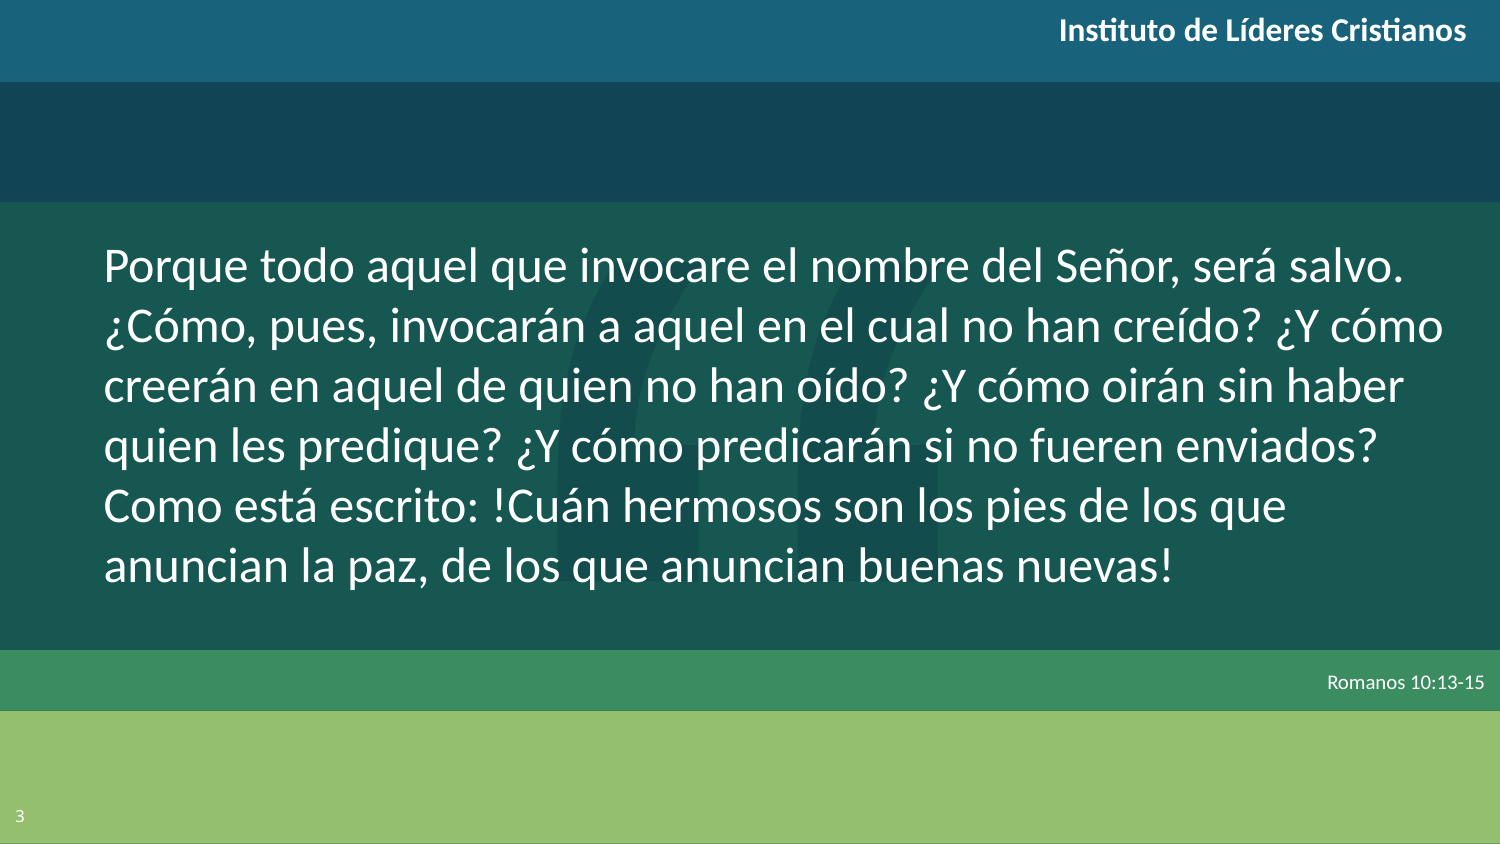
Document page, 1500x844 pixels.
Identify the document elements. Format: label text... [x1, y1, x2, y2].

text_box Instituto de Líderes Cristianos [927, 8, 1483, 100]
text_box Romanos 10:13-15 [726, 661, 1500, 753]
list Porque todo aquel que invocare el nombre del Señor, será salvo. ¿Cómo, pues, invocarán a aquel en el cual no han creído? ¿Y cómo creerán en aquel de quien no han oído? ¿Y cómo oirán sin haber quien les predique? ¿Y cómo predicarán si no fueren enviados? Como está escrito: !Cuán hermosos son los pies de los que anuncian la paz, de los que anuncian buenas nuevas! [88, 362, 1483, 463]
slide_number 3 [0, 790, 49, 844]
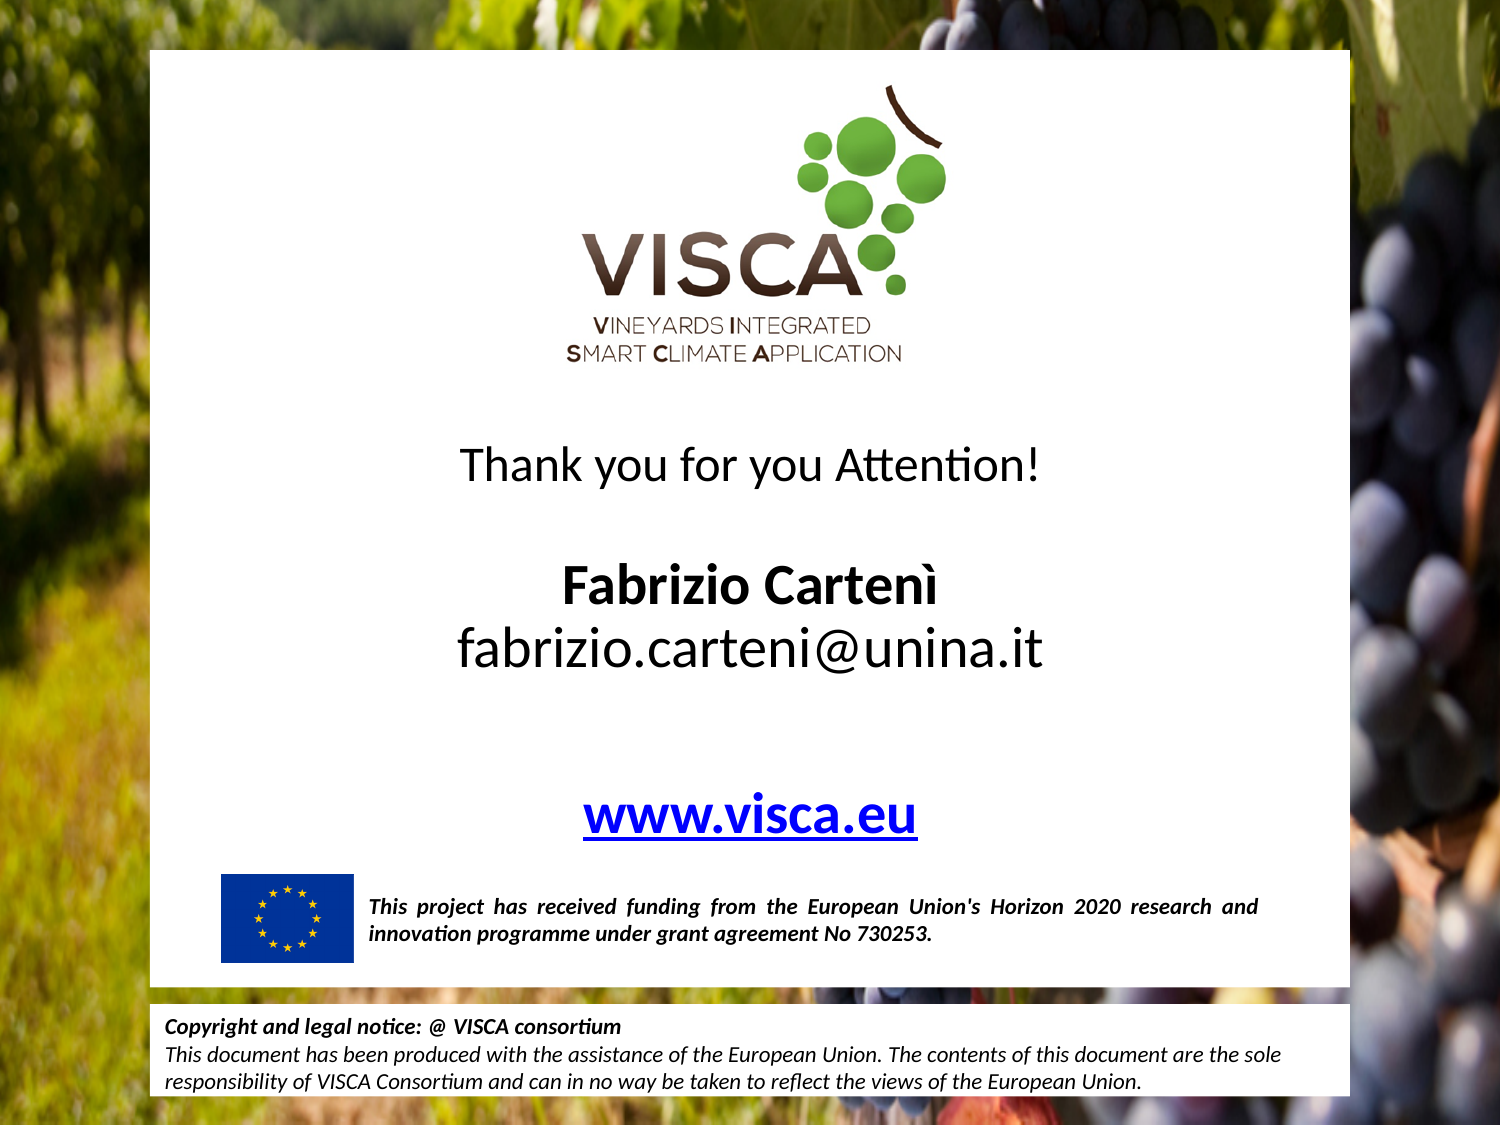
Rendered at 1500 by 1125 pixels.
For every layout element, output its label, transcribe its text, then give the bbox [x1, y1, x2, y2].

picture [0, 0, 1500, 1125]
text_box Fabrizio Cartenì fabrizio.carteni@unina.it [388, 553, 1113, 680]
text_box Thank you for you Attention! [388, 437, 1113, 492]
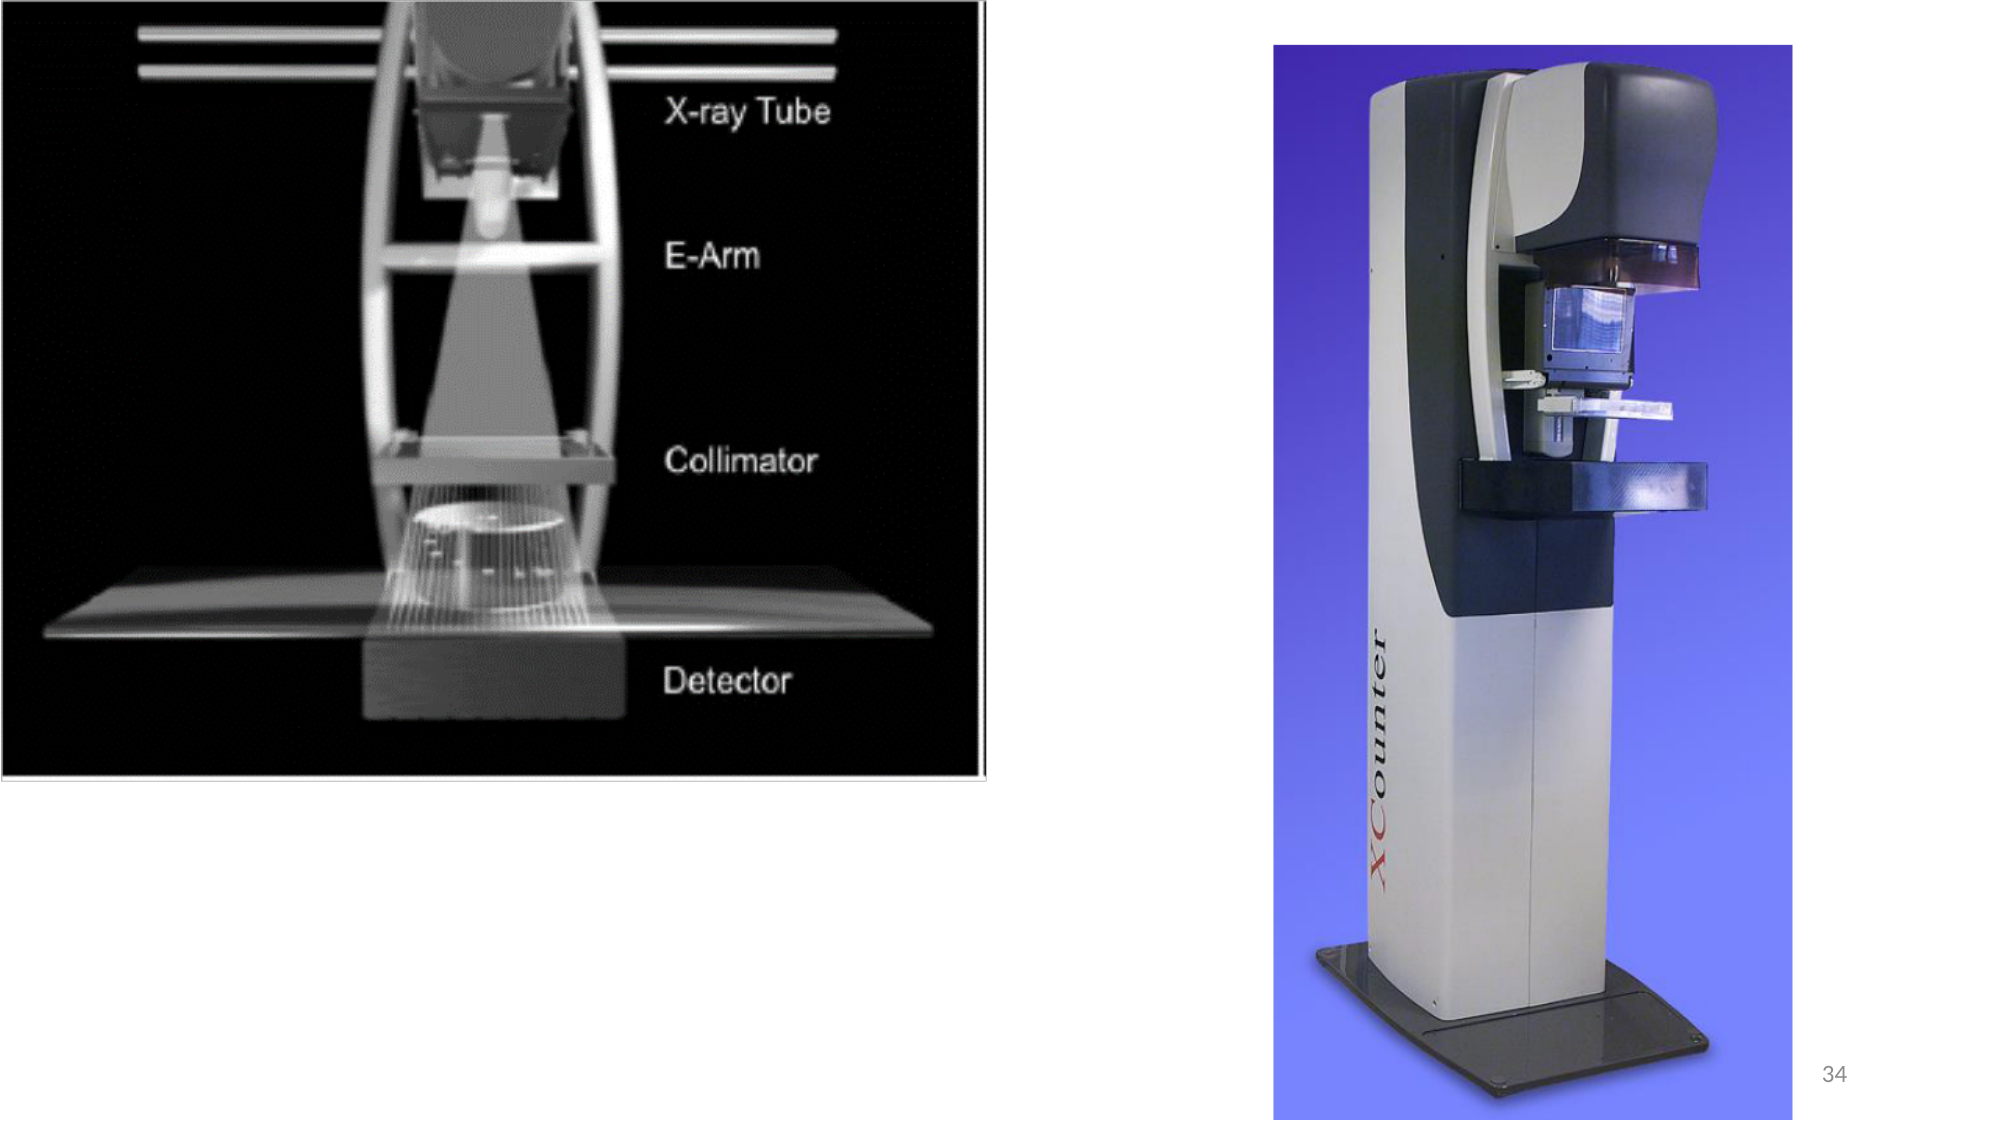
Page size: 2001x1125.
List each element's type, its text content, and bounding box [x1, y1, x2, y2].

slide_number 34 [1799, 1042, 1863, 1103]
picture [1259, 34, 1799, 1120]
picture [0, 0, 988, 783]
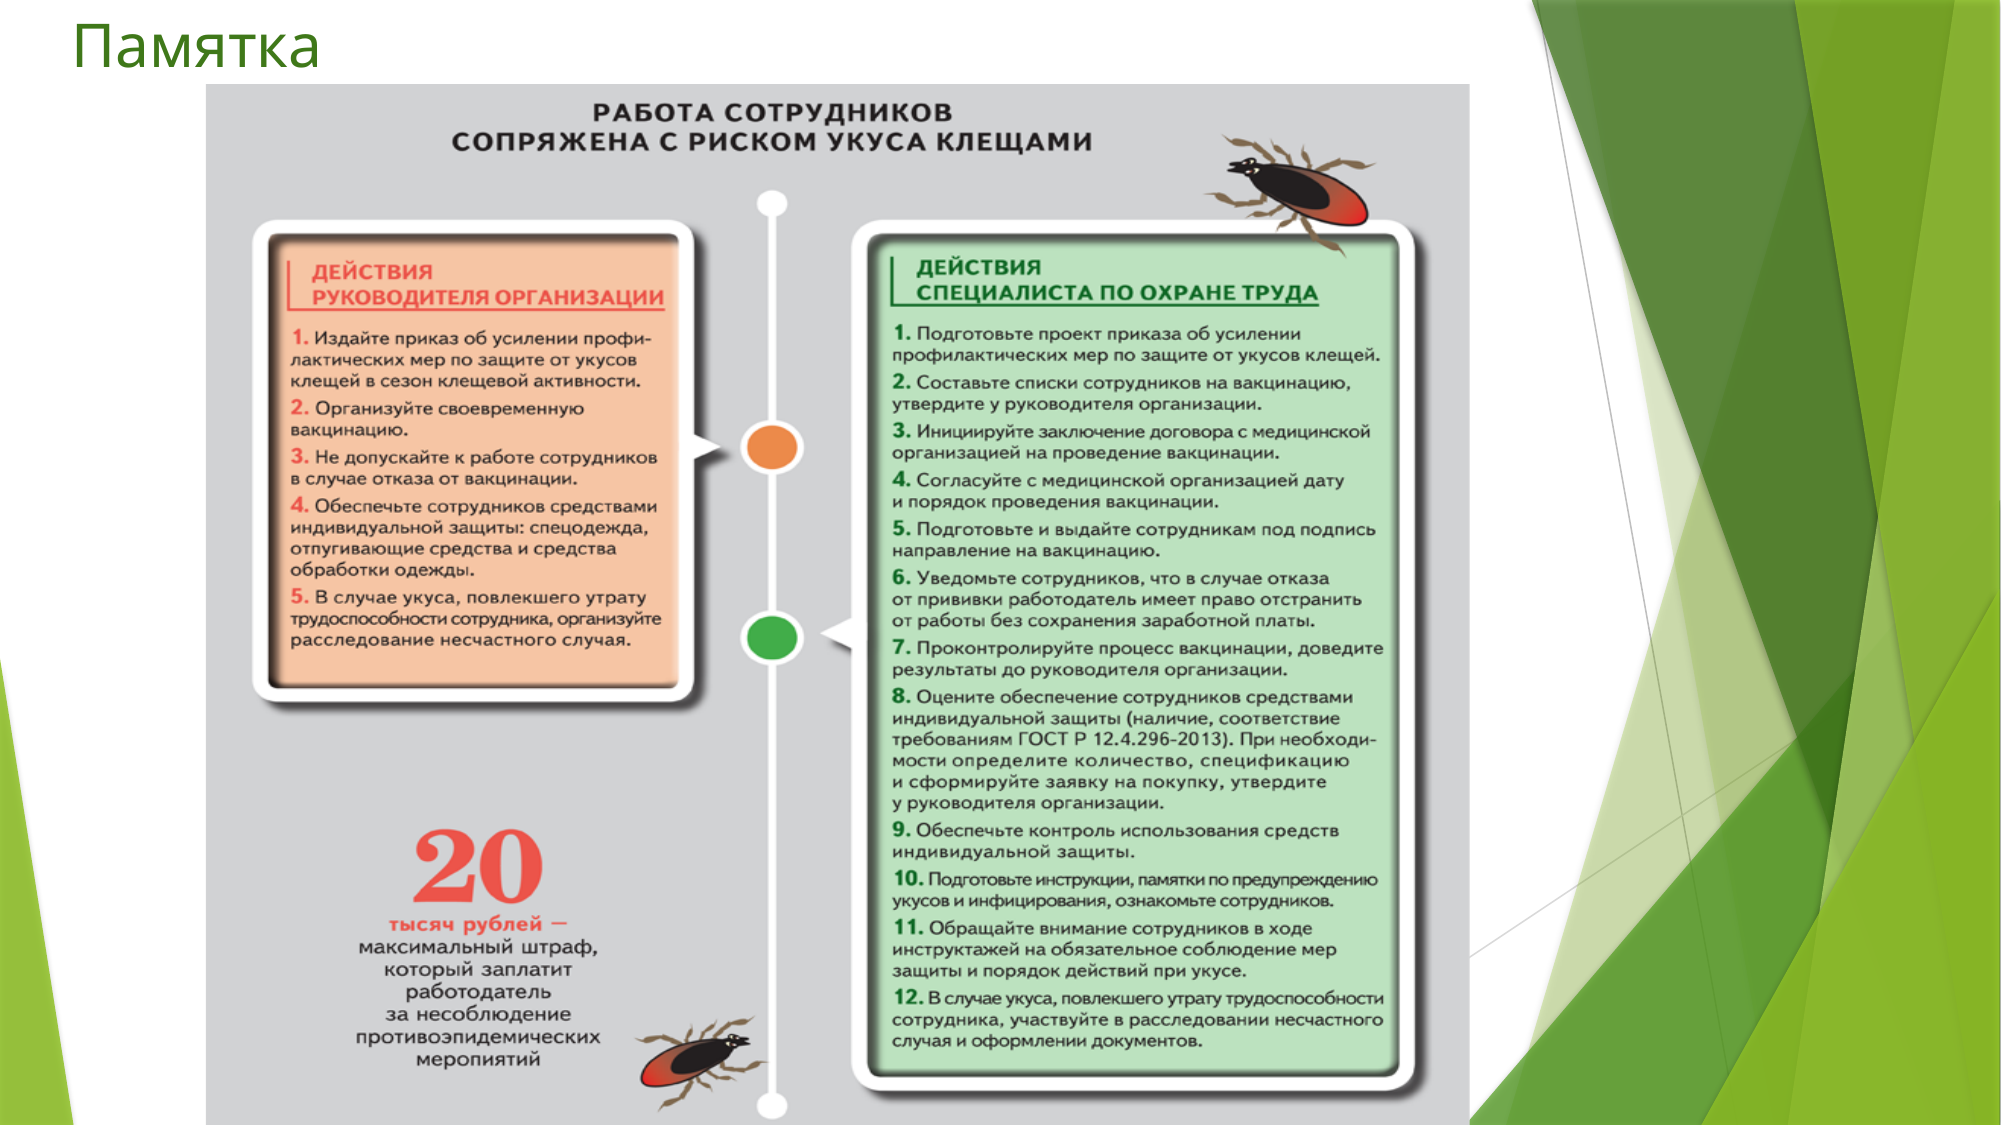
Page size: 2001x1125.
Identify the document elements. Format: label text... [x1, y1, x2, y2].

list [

The task: Transcribe the records above exactly, skipping pictures.

Written response:
Document page, 1500x844 pixels.
Identify the document elements. Format: label text... [x1, y1, x2, y2].

text_box Instituto de Líderes Cristianos [927, 8, 1483, 100]
text_box Romanos 10:13-15 [726, 661, 1500, 753]
list Porque todo aquel que invocare el nombre del Señor, será salvo. ¿Cómo, pues, invocarán a aquel en el cual no han creído? ¿Y cómo creerán en aquel de quien no han oído? ¿Y cómo oirán sin haber quien les predique? ¿Y cómo predicarán si no fueren enviados? Como está escrito: !Cuán hermosos son los pies de los que anuncian la paz, de los que anuncian buenas nuevas! [88, 362, 1483, 463]
slide_number 3 [0, 790, 49, 844]
Rendered at 1500 by 1125 pixels.
For every layout element, output its label, transcribe its text, then give the bbox [x1, y1, x2, y2].

picture [0, 0, 1500, 1125]
text_box Fabrizio Cartenì fabrizio.carteni@unina.it [388, 553, 1113, 680]
text_box Thank you for you Attention! [388, 437, 1113, 492]
Page size: 2001x1125.
List each element's type, its text content, and bounding box [x1, y1, x2, y2].

slide_number 34 [1799, 1042, 1863, 1103]
picture [1259, 34, 1799, 1120]
picture [0, 0, 988, 783]
Page size: 2001x1125.
Identify the document elements. Format: label text... [x1, y1, x2, y2].

list [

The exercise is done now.